SUPPLIED PASSAGE
:::::

Finally, we examined whether recovery sabotage predicted two key longitudinal outcomes: satisfaction and stability. We suspected that recovery sabotage and conflict resolution would play distinct roles in satisfaction versus stability outcomes. Over time, unresolved issues may ultimately erode relationships no matter how well partners recover in between conflict episodes (Bevan, Finan, & Kaminski, 2008). We therefore expected that conflict resolution would be a stronger predictor of stability than recovery sabotage (Hypothesis 9). Conversely, couples in which one or both partners perseverate on conflict are likely to be less satisfied because perseveration interferes to some extent with other types of interactions that promote relationship satisfaction (e.g., intimacy, caregiving, shared interests), whereas effective recovery should allow partners to contain conflict and resume other parts of their relationship, thereby promoting satisfaction while they continue to work out unresolved conflicts. This prediction is supported by evidence that unresolved conflicts do not necessarily undermine relationship satisfaction and can lead to positive motivation to make additional attempts at conflict resolution (Bevan, Hefner, & Love, 2014). Therefore, we expected recovery sabotage would be a stronger predictor of long-term satisfaction than conflict resolution (Hypothesis 10).

Method

Participants

One hundred couples were recruited from communities in western New England by paper and electronic posts to community bulletin boards. Sample size was determined based on effect sizes reported in prior research, which typically range from r = .20 to .30. Power analysis, adjusted for nonindependence between partners according to recommendations in Kenny, Kashy, and Cook (2006), indicated that a sample size between 69 to 98 couples would be sufficient. Data collection stopped when the sample reached 100 couples. Participants were 19–43 years old (mean = 26.8 years, SD = 5.3); couples had been involved for at least one year (mean relationship length = 3.2 years, SD = 2.6 years). Participants were fairly diverse with respect to ethnicity, gender, sexual orientation, and socioeconomic status. When asked to report ethnic background(s), 79.5% identified as having European heritage, 13% as Latina/Latino, 7% as Native American, 5% as Asian, 2.5% as Middle Eastern/Arab, and 2.5% as Black or African; 15% identified multiple ethnic heritages and 5.5% did not report an ethnic background. Forty two percent had a bachelor’s degree or higher; 52.5% reported an annual household income of less than $50,000 per year. The sample included 90 men, 107 women, 3 participants who identified as transgender or genderqueer, 11 lesbian couples, 3 gay couples, and 2 couples in which one or both partners identified as transgender or genderqueer. Fifty percent of couples were married or committed, 10% were engaged, and 40% were dating exclusively.

:::::

GIVEN INFORMATION
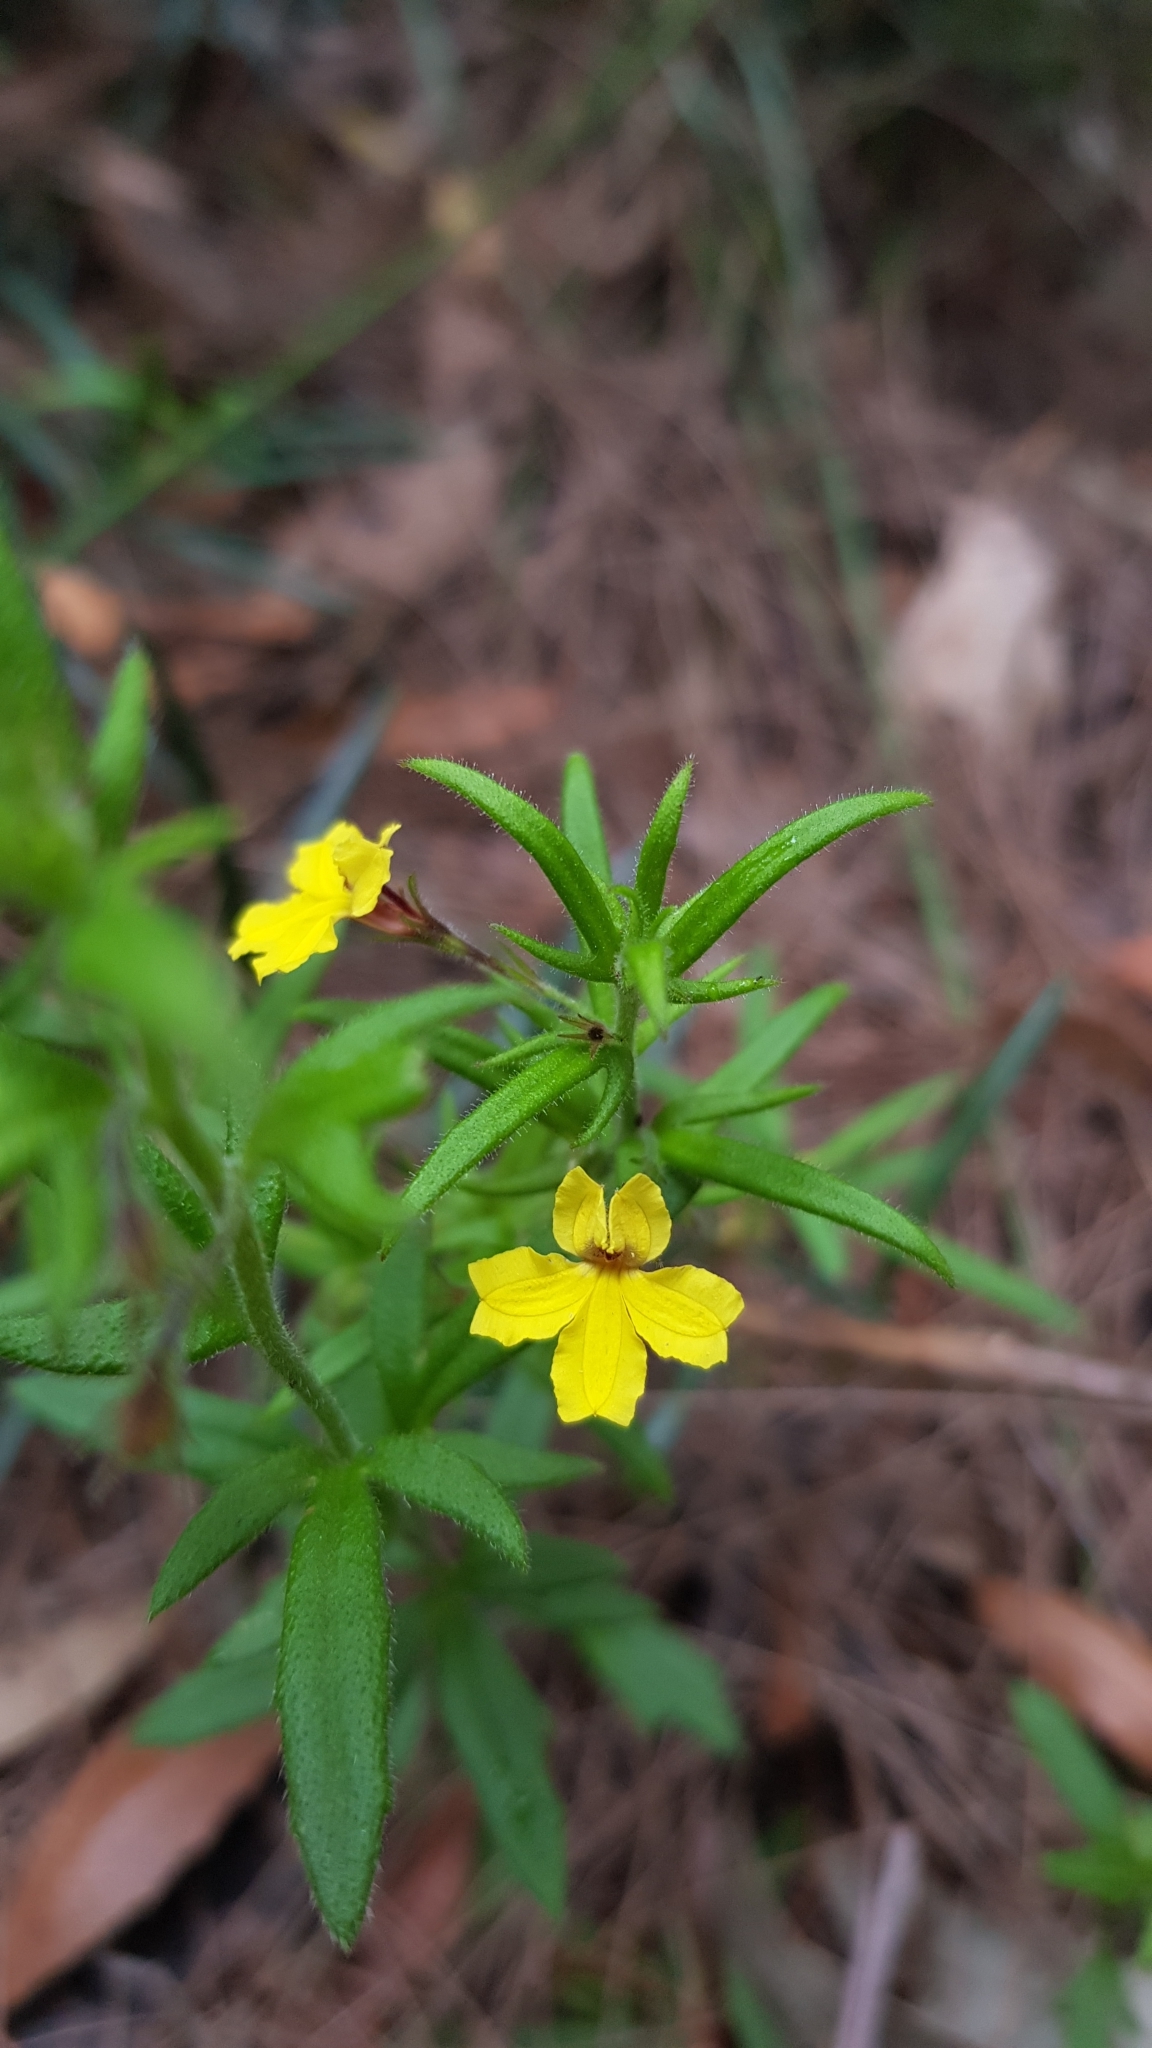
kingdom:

:::::

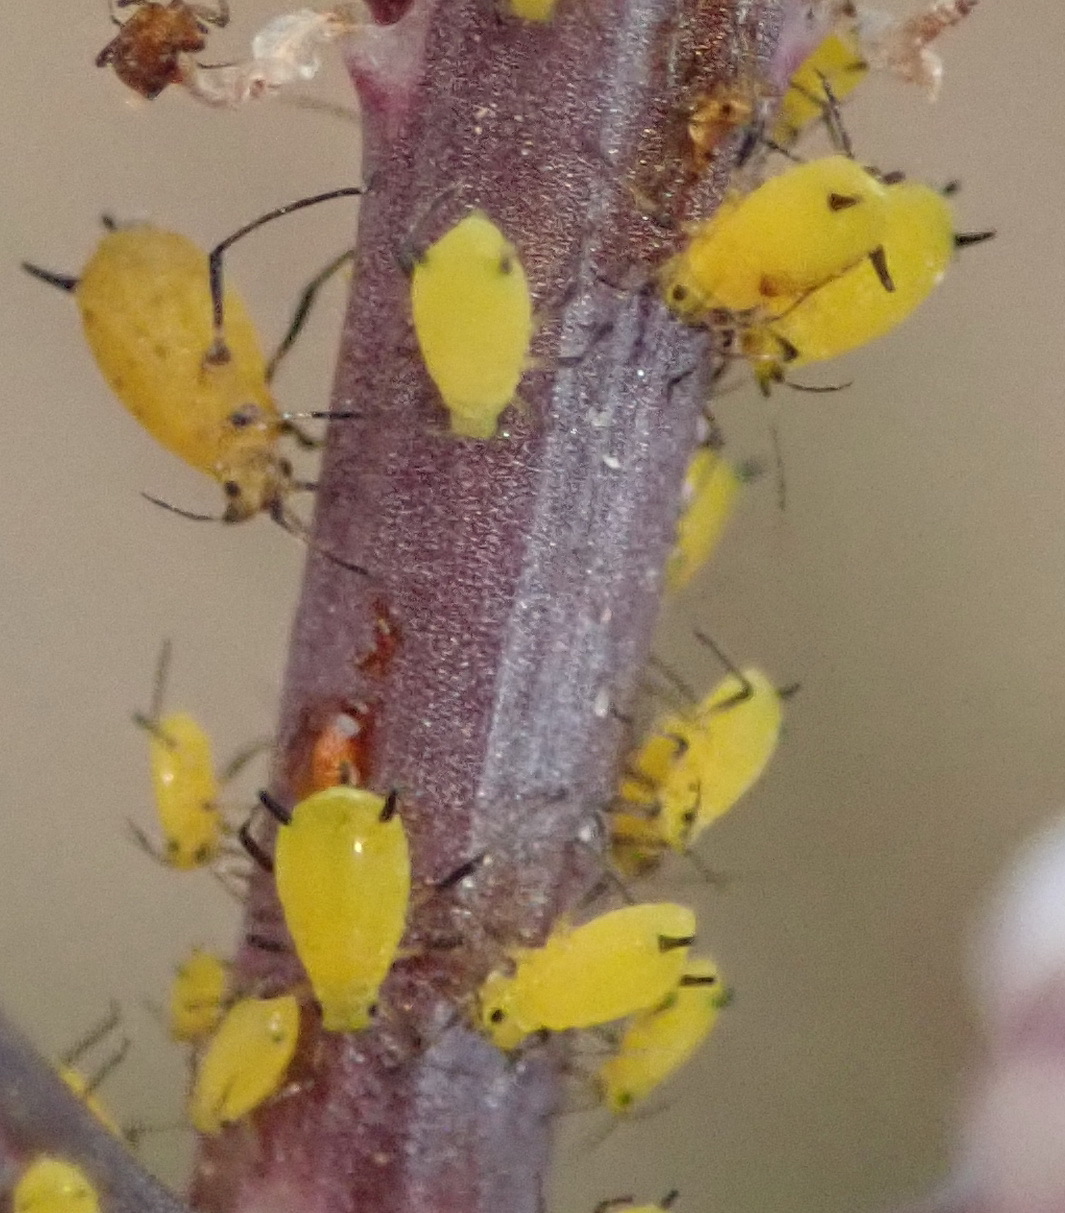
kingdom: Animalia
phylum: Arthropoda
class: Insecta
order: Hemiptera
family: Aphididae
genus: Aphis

:::::

PROBLEM DESCRIPTION
Continue the passage on couples' conflict recovery from the end of its participant description.

ANSWER TO THE TASK
Procedure

Before the laboratory visit, participants completed online attachment and relationship perception measures. Couples then completed a 2-hour laboratory session. Research assistants facilitated application of sensors to record heart rate, skin conductance, and respiration; physiological data are not discussed in this report. Participants then completed the Markman-Cox Conflict Discussion Task (Cox, 1991) in which they discussed their biggest disagreement for 10 minutes. Immediately following this task, couples completed a “cool-down” task in which they were directed to discuss areas of greatest agreement for 5 minutes; this procedure is identical to that used by Salvatore et al. (2011). Participants then completed a joint interview about their relationship’s history (also not discussed in this report). Participants were debriefed and compensated $20 each. The complete procedure was approved by the Mount Holyoke College Institutional Review Board.

Measures

Relationship Satisfaction

Time 1 relationship satisfaction was assessed during the initial online survey via the seven-item Relationship Assessment Scale (RAS; Hendrick, 1988). Cronbach’s alpha was .80.

Attachment Avoidance and Anxiety

The Experiences in Close Relationships - Relationship Structures measure (ECR-RS; Fraley, Heffernan, Vicary, & Brumbaugh, 2011) assessed avoidance and anxiety for mother- and father-like attachment figures. We assessed adult attachment to caregivers to conceptually parallel infant attachment to caregivers, which was associated with conflict recovery behavior in the Salvatore et al. (2011) study. Participants rated the same ten items on a 7-point scale for mother and father. Avoidance and anxiety dimensions were computed for each figure; scales were then averaged into composite avoidance and anxiety scales according to the procedure described by Fraley et al. (2011). Cronbach’s alpha were .91 for mother anxiety, mother avoidance, and father anxiety and .90 for father avoidance. Mother and father avoidance scales were correlated at r = .25, p < .001; mother and father anxiety scales were correlated at r = .35, p < .001.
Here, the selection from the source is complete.